How to find the integral of $\int_{o}^{u} x^{k}\frac{\alpha\theta^{\alpha}}{\left( x+\theta \right)^{\alpha+1}} dx$?

Question

I have tried to solve this by myself by letting $v=\frac{\theta}{x+θ} $... could you show me an alternative way to get the integral of $\int_{o}^{u} x^{k}\frac{\alpha\theta^{\alpha}}{\left( x+\theta \right)^{\alpha+1}} dx$?

Answer 1

We can use $x=v \theta$ substitution, $$\therefore \mathrm{d}x=\theta \mathrm{d}v$$ $$\int _0^{u/\theta} (v\theta)^k \dfrac {\alpha \theta^{\alpha +1}}{\theta^{\alpha +1}(1+v)^{\alpha + 1}}\mathrm{d}v$$ $$=\int_0^{u/\theta} \alpha\theta^k \cdot\ \frac {v^k}{(1+v)^{\alpha+1}} \mathrm{d}v$$

$$=\alpha \theta^k \int_0^{u/\theta} \dfrac {v^k}{(1+v)^{\alpha +1}} \mathrm{d}v$$

Let $I_{(k,\alpha)} = \int \dfrac {v^k}{(1+v)^{\alpha +1}} \mathrm{d}v$

Now you need to simply apply Integration by Parts on $I_{k,\theta}$ by assuming $v^k$ as the first function and $(1+v)^{\alpha +1 }$ as the second function.
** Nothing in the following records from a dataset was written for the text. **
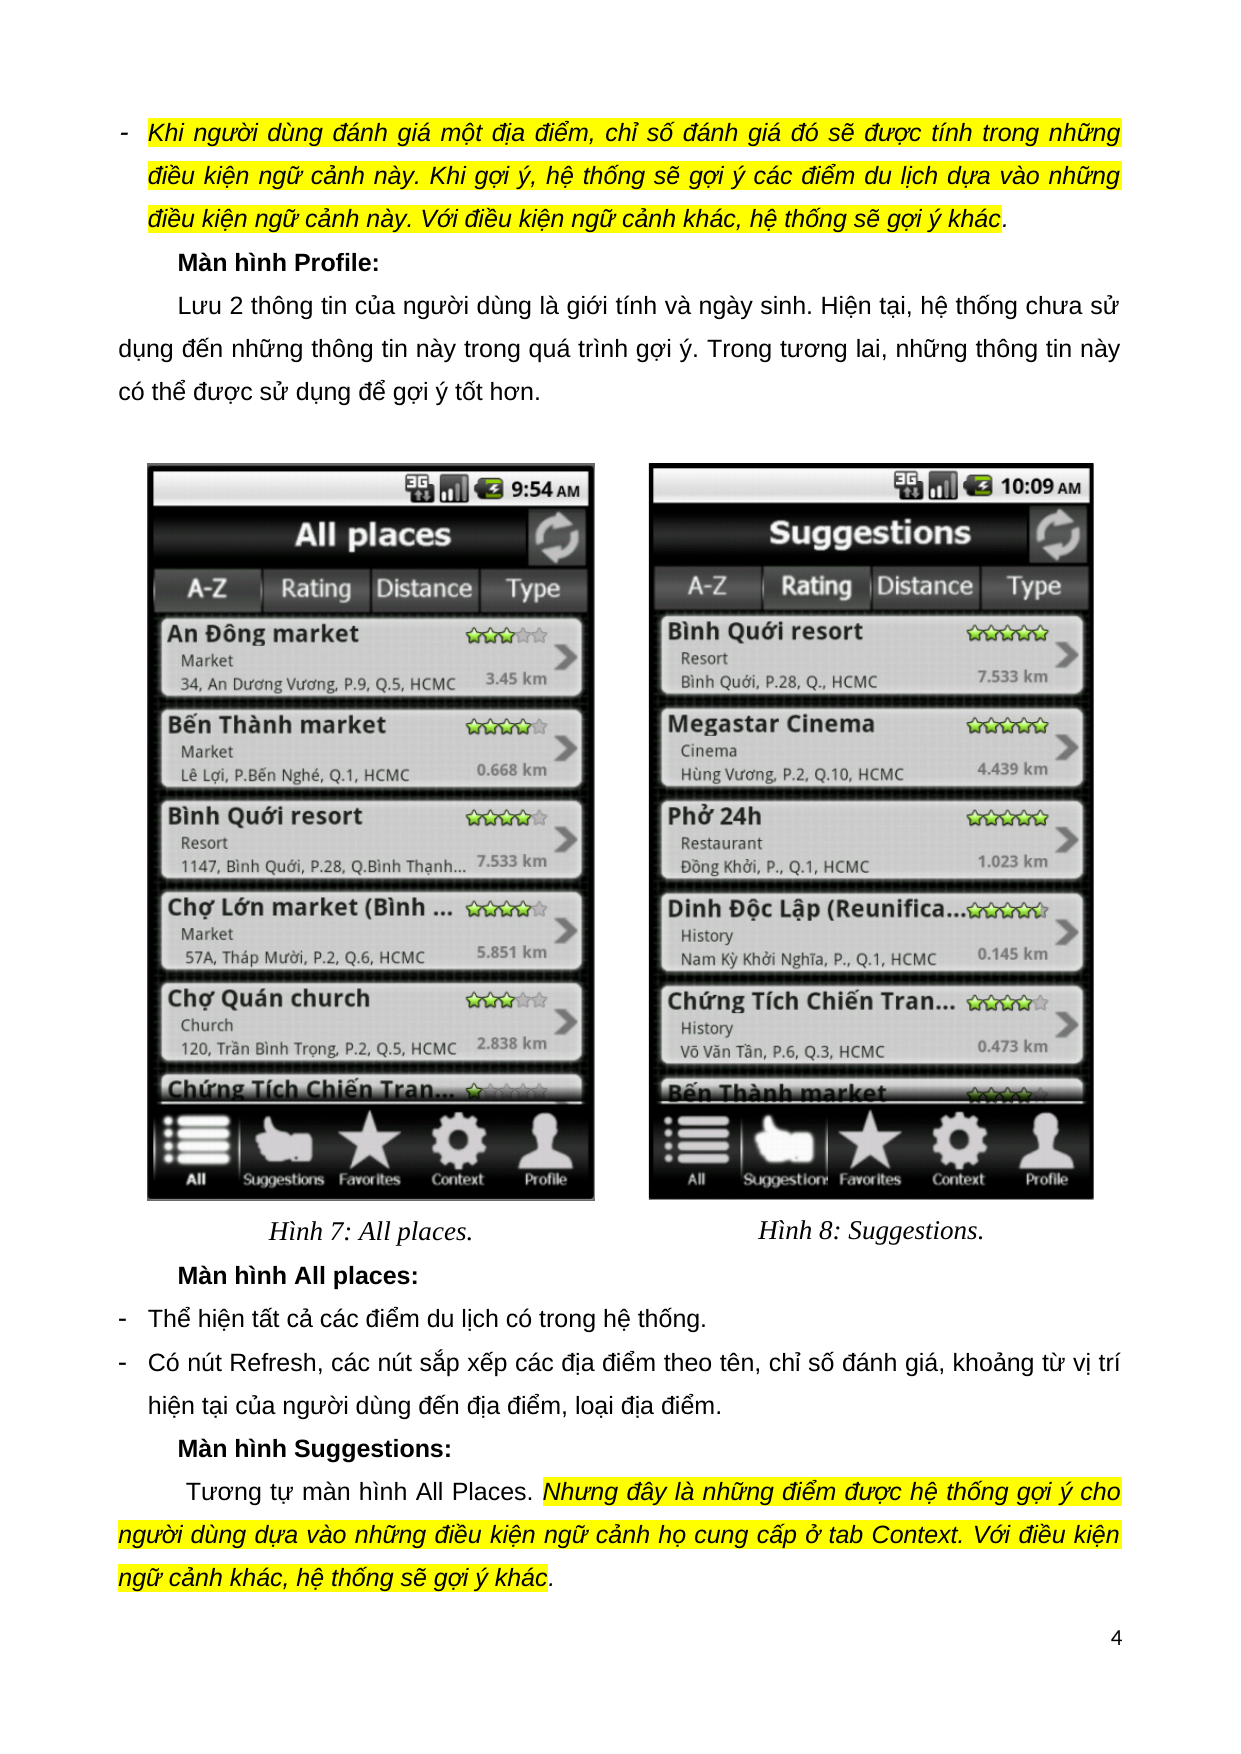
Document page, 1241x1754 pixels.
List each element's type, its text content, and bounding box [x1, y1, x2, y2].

text Tương tự màn hình All Places. Nhưng đây là những điểm được hệ thống gợi ý cho người dùng dựa vào những điều kiện ngữ cảnh họ cung cấp ở tab Context. Với điều kiện ngữ cảnh khác, hệ thống sẽ gợi ý khác. [118, 1477, 1122, 1520]
text Tương tự màn hình All Places. Nhưng đây là những điểm được hệ thống gợi ý cho người dùng dựa vào những điều kiện ngữ cảnh họ cung cấp ở tab Context. Với điều kiện ngữ cảnh khác, hệ thống sẽ gợi ý khác. [118, 1549, 1122, 1592]
text Màn hình All places: [118, 1261, 1122, 1290]
text Màn hình Profile: [118, 248, 1122, 276]
table_header Hình 7: All places. [107, 463, 635, 1261]
table_header Hình 8: Suggestions. [635, 463, 1107, 1261]
list Thể hiện tất cả các điểm du lịch có trong hệ thống. [118, 1304, 1122, 1333]
picture [147, 463, 595, 1201]
list Khi người dùng đánh giá một địa điểm, chỉ số đánh giá đó sẽ được tính trong những điều kiện ngữ cảnh này. Khi gợi ý, hệ thống sẽ gợi ý các điểm du lịch dựa vào những điều kiện ngữ cảnh này. Với điều kiện ngữ cảnh khác, hệ thống sẽ gợi ý khác. [118, 118, 1122, 233]
text Màn hình Suggestions: [118, 1434, 1122, 1463]
list Có nút Refresh, các nút sắp xếp các địa điểm theo tên, chỉ số đánh giá, khoảng từ vị trí hiện tại của người dùng đến địa điểm, loại địa điểm. [118, 1348, 1122, 1420]
text Lưu 2 thông tin của người dùng là giới tính và ngày sinh. Hiện tại, hệ thống chưa sử dụng đến những thông tin này trong quá trình gợi ý. Trong tương lai, những thông tin này có thể được sử dụng để gợi ý tốt hơn. [118, 291, 1122, 406]
picture [648, 463, 1094, 1200]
After one round of IBP we see,

$$I_{(k,\alpha)} = \dfrac {-\alpha v^k}{(1+v)^{\alpha}} + \alpha k(\int \dfrac {v^{k-1}}{(1+v)^{\alpha}} \mathrm{d}v)$$

Hence we get a relation,

$$I_{(k,\alpha)} = \dfrac {v^k}{(1+v)^{\alpha +1}}+I_{(k-1,\alpha -1)}$$

Using this equation recursively we can find $I$ for any value of $k$ and $\alpha$ .